One thing that has happened for 1000s of years is young men armed against much weaker opposition often turn into petty tyrants and sadists. This is magnified when those in authority dehumanise the enemy.
Today's story is set during the Second Intifadas.
"The Second Intifada (Arabic: الانتفاضة الثانية Al-Intifāḍat aṯ-Ṯāniyya; Hebrew: האינתיפאדה השנייה Ha-Intifada ha-Shniya), also known as the Al-Aqsa Intifada (انتفاضة الأقصى Intifāḍat al-ʾAqṣā), was a major uprising by Palestinians against the Israeli occupation, characterized by a period of heightened violence in the Palestinian territories and Israel between 2000 and 2005.the general triggers for the unrest are speculated to have been centred on the failure of the 2000 Camp David Summit, which was expected to reach a final agreement on the Israeli–Palestinian peace process in July 2000.[An uptick in violent incidents started in September 2000, after Israeli politician Ariel Sharon made a provocative visit to the Al-Aqsa compound, which is situated atop the Temple Mount in the city of Jerusalem;[the visit itself was peaceful, but, as anticipated, sparked protests and riots that Israeli police put down with rubber bullets and tear gas." From Wikipedia
A focus of media attention on the current conflict has been the destruction of the medical facilities in the Gaza Strip by The Isreal Defence Forces.
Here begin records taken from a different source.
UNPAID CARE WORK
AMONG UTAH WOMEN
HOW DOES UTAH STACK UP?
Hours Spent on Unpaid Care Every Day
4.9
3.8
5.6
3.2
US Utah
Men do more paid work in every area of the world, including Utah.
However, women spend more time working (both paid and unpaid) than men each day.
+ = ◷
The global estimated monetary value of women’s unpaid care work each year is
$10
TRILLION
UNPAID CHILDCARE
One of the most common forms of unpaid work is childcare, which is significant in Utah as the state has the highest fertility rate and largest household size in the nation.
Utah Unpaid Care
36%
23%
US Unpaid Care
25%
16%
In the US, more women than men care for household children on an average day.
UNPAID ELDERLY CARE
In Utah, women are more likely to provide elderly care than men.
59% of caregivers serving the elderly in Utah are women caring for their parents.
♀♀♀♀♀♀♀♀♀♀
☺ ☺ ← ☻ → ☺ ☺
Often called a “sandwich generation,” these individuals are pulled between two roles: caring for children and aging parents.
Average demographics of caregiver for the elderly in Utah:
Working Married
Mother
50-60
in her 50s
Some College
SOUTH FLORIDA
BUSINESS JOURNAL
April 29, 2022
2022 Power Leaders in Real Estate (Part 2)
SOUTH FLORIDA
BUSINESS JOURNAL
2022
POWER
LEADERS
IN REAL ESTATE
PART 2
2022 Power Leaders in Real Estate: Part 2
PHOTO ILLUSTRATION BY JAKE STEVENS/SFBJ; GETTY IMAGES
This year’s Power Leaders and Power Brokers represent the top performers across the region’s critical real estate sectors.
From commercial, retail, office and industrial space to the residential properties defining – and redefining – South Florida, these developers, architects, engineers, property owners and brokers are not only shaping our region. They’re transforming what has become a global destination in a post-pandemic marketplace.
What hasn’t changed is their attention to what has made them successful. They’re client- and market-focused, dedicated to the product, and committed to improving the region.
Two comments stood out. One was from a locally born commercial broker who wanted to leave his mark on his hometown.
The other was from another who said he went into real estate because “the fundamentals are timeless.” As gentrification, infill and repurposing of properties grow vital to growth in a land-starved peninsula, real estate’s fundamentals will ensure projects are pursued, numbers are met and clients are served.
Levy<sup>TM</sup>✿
Evidently during the period of this story hospitals were safe.
"‘Abd al-Ghaffar, now in his sixties, had regularly attended physiotherapy sessions ever since his right shoulder and hand had been seized by a sharp pain – the result of a slipped disc in his upper spine. The neurology specialist had prescribed the sessions after a long list of conventional medicines had failed to improve his condition. He’d chosen the treatment centre in the Mukhmas building, in downtown Ramallah." He feels safe there and the doctors in charge tell the patients they are like family.
"The specialist Osama al-Mughmari told them all: ‘No reason to worry, you’re all safe here! You’re like family here – stay in the building until things calm down, and then we’ll see how to get you home.’"
The brief story bring vividly to reality the dangers and hardships of people just trying to get through their day.
Born in Hebron in 1965, Khaled Hourani is an artist, curator, critic and journalist based in Ramallah. He is the founder of Al Matal Gallery, founding director of the International Academy of Art in Palestine, and a former General Director of the Fine Arts Department in the Palestinian Ministry of Culture. He is also the founder of the Picasso in Palestine project, and co-director of a documentary of the same name. In 2013, he was awarded the Leonore Annenberg Prize Art and Social Change in New York. This is one of his first pieces of published fiction.
Mel Ulm
1 comment:
It must seem so ironic, reading a story like this now, in which the hospital is viewed as a place of safely, when the media has, as you've said, been so focussed on the attacks on/near hospitals in Gaza since The Hamas attack on Israel October 7/23.